His second book, The Unnamed, speaks of the same disillusionment and urban anxiety as in Then We Came To The End, but it comes with a greater sense of authorial capability and sophistication. Ferris seems to be carrying through to their logical conclusions the moral and philosophical quandaries that he touched upon in his debut work — equal parts of Emersonian counter-culture and quintessentially twenty-first century ennui.

This time, his protagonist has a name, Tim Farnsworth; a man who, upon receiving a non-specific terminal diagnosis, decides to walk out on all the monotonous routines and constituents of a normal life — job, wife, family — literally. That is, he begins going on walks, compulsively; longer and longer walks which are obviously meant to symbolise a gradual estrangement for Tim from life itself.51lApC1y2IL._SS500_

The conceptual existentialism which this plot device evokes is cleverly established, and Tim’s sense of angst is made nicely believable, but I couldn’t help but miss the ultra-perceptive brand of laconic realism that Ferris had developed in his earlier work, and particularly the short stories he has had published in the New Yorker (in fact, if you only have ten minutes to spare, I would advise that you stop reading this newspaper right now and search for The Dinner Party on Google instead). Call it nostalgia, but I found some of The Unnamed’s most emotionally honest passages to be those which take place in offices, the same environment in which the events of the first novel are located.

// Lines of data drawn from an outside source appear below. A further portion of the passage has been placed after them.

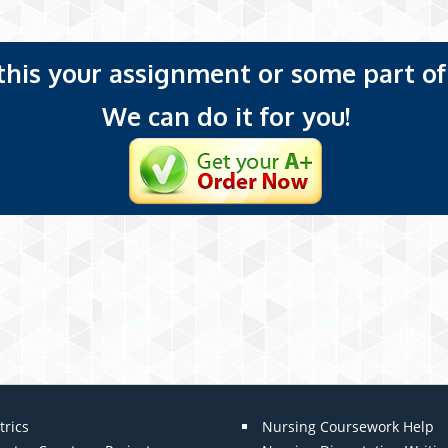
 this your assignment or some part of 
We can do it for you!
trics
Nursing Coursework Help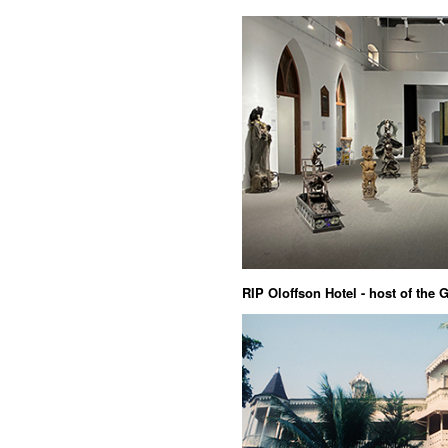
RIP Oloffson Hotel - host of the 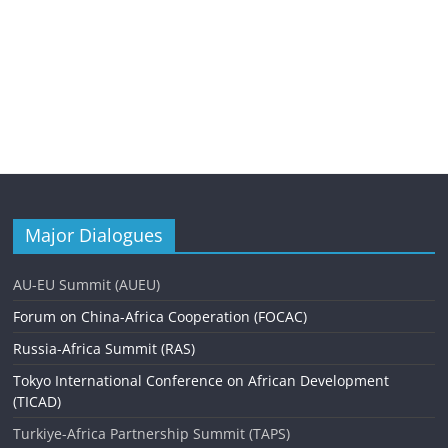
Major Dialogues
AU-EU Summit (AUEU)
Forum on China-Africa Cooperation (FOCAC)
Russia-Africa Summit (RAS)
Tokyo International Conference on African Development
(TICAD)
Turkiye-Africa Partnership Summit (TAPS)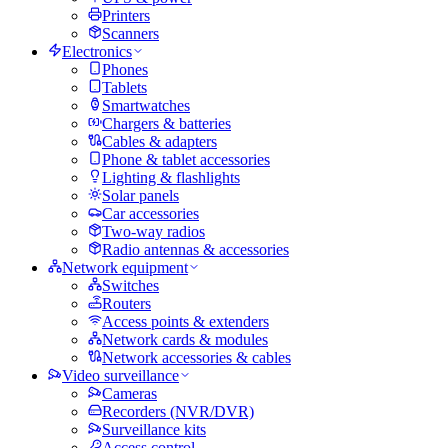
Printers
Scanners
Electronics
Phones
Tablets
Smartwatches
Chargers & batteries
Cables & adapters
Phone & tablet accessories
Lighting & flashlights
Solar panels
Car accessories
Two-way radios
Radio antennas & accessories
Network equipment
Switches
Routers
Access points & extenders
Network cards & modules
Network accessories & cables
Video surveillance
Cameras
Recorders (NVR/DVR)
Surveillance kits
Access control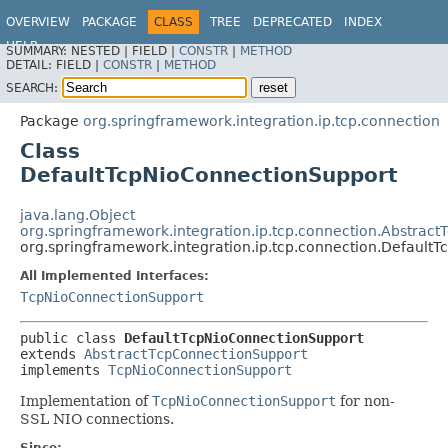
OVERVIEW
PACKAGE
CLASS
TREE
DEPRECATED
INDEX
HELP
SUMMARY:
NESTED |
FIELD |
CONSTR
|
METHOD
Spring Integration
DETAIL:
FIELD |
CONSTR
|
METHOD
SEARCH:
Package
org.springframework.integration.ip.tcp.connection
Class
DefaultTcpNioConnectionSupport
java.lang.Object
org.springframework.integration.ip.tcp.connection.Abstrac
org.springframework.integration.ip.tcp.connection.Default
All Implemented Interfaces:
TcpNioConnectionSupport
public class 
DefaultTcpNioConnectionSupport
extends 
AbstractTcpConnectionSupport
implements 
TcpNioConnectionSupport
Implementation of
TcpNioConnectionSupport
for non-
SSL NIO connections.
Since: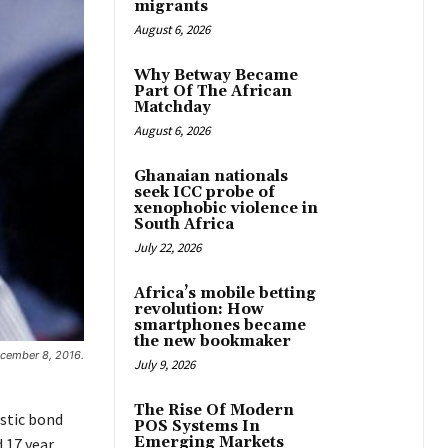
migrants
August 6, 2026
Why Betway Became
Part Of The African
Matchday
August 6, 2026
Ghanaian nationals
seek ICC probe of
xenophobic violence in
South Africa
July 22, 2026
Africa’s mobile betting
revolution: How
smartphones became
the new bookmaker
ecember 8, 2016.
July 9, 2026
The Rise Of Modern
stic bond
POS Systems In
Emerging Markets
d 17 year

Still, there is an awful lot to be impressed by here, and I suppose an author branching out is (usually) to be commended. What the narative loses from Ferris’ abandomnent of realism it more than makes up for with a vitality and poignancy that was, perhaps, missing in his earlier work

More than anything, though, The Unnamed is reassuring — not with regards to its subject — but for the reason that it cements its author’s reputation as one of the most interesting young literary figures currently at work.